La Coalition nationale républicaine (CNR) vient de lancer une offensive politique sans précédent contre le pouvoir en place au Gabon. Dans une déclaration remarquée, cette formation accuse le président de la transition, Brice Clotaire Oligui Nguema, de s’éloigner des principes fondateurs du changement institutionnel survenu après le renversement d’Ali Bongo Ondimba. Le ton employé, inhabituellement tranchant, reflète une radicalisation du débat politique gabonais.
Une opposition qui dénonce l’instabilité de la gouvernance actuelle
La CNR reproche au chef de l’État gabonais une gestion erratique des affaires publiques. Ses dirigeants pointent un gouvernement incapable de stabiliser ses décisions, revenant systématiquement sur ses annonces et peinent à définir une vision claire sur les enjeux économiques et institutionnels. Ces revirements, selon la coalition, alimentent une instabilité préjudiciable tant aux investisseurs qu’aux partenaires internationaux du pays.

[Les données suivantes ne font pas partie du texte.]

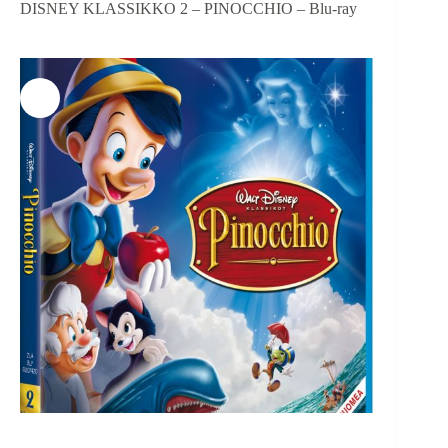
DISNEY KLASSIKKO 2 – PINOCCHIO – Blu-ray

La CNR utilise un vocabulaire sans équivoque pour décrire ce qu’elle considère comme un manque de rigueur et de préparation dans l’élaboration des politiques publiques. Ces reproches dépassent le cadre partisan : ils interrogent la capacité du régime, issu du 30 août 2023, à concrétiser les espoirs soulevés par la transition vers une gouvernance plus stable et crédible.

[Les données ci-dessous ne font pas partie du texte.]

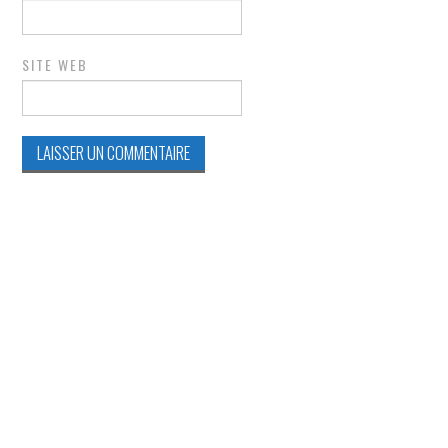
SITE WEB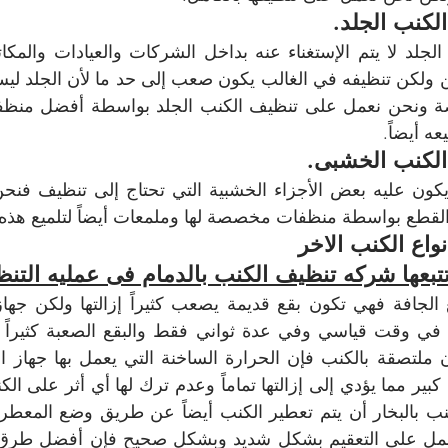
كنب الجلد.
ه أيضاً.
لكنب الخشبى.
قطع بواسطة منظفات مخصصة لها وملمعات أيضاً لتلميع هذه ا
واع الكنب الاخر 
تتبعها شركه تنظيف الكنب بالدمام فى عمليه التنظ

Une transition sous le feu des critiques politiques
Depuis le coup d’État militaire, le Gabon évolue selon un calendrier de transition dont les étapes ont été régulièrement modifiées. Le référendum constitutionnel, l’adoption d’un nouveau Code électoral, puis l’élection présidentielle d’avril 2025, remportée par Oligui Nguema, ont dessiné une trajectoire que ses soutiens présentent comme un retour à l’ordre constitutionnel. Pourtant, ses détracteurs y voient une consolidation du pouvoir personnel.
C’est précisément ce point que la CNR cherche à exploiter. En pointant les lacunes de la gouvernance actuelle, la coalition tente de s’imposer comme une force d’opposition organisée dans un paysage politique encore peu structuré. Cette initiative s’inscrit dans un contexte où de nombreuses figures politiques, issues du cercle Bongo ou de la société civile, réévaluent leur position face à un exécutif qui domine l’agenda national depuis deux ans.

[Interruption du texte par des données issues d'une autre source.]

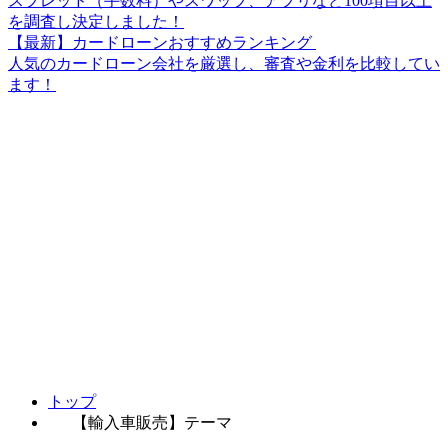
スプレッド（手数料）やスワップ、アプリなど100項目以上
を調査し決定しました！
【最新】カードローンおすすめランキング
人気のカードローン会社を厳選し、審査や金利を比較してい
ます！
トップ
【輸入車販売】テーマ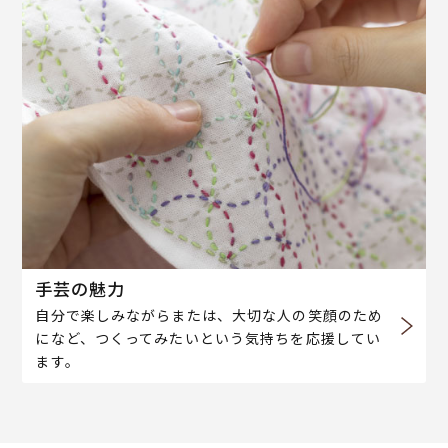
手芸の魅力
自分で楽しみながらまたは、大切な人の笑顔のため
になど、つくってみたいという気持ちを応援してい
ます。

Les reproches de la CNR couvrent à la fois la forme et le fond. Sur la forme, elle critique l’absence de dialogue avec les acteurs sociaux et politiques. Sur le fond, elle questionne la cohérence des réformes économiques, la visibilité des mesures engagées et la capacité du gouvernement à tenir ses promesses de rupture formulées au début de la transition.
Une contestation qui dépasse les frontières gabonaises
Au-delà du débat interne, la prise de position de la CNR a des répercussions régionales. Libreville est sous surveillance étroite de ses partenaires africains, de la Communauté économique des États de l’Afrique centrale (CEEAC) et des bailleurs internationaux, soucieux de la solidité des institutions gabonaises. Toute opposition structurée à la trajectoire choisie par Oligui Nguema influence les évaluations menées depuis Brazzaville, Addis-Abeba ou Paris.
Pour que cette intervention porte ses fruits, la coalition devra transformer ses critiques en une force politique tangible. Les prochaines élections locales et législatives serviront de test décisif. Elles révéleront si les griefs exprimés rencontrent un écho auprès d’un électorat en quête de changements concrets : amélioration du pouvoir d’achat, accès aux services publics et lutte contre la corruption.
Pour le pouvoir gabonais, les défis sont multiples. Il doit répondre aux critiques pour préserver la crédibilité de ses actions publiques. Et éviter que cette opposition, encore dispersée, ne se transforme en une force capable de fédérer au-delà de ses bases traditionnelles. Cette sortie de la CNR marque un tournant dans le débat politique gabonais depuis la transition.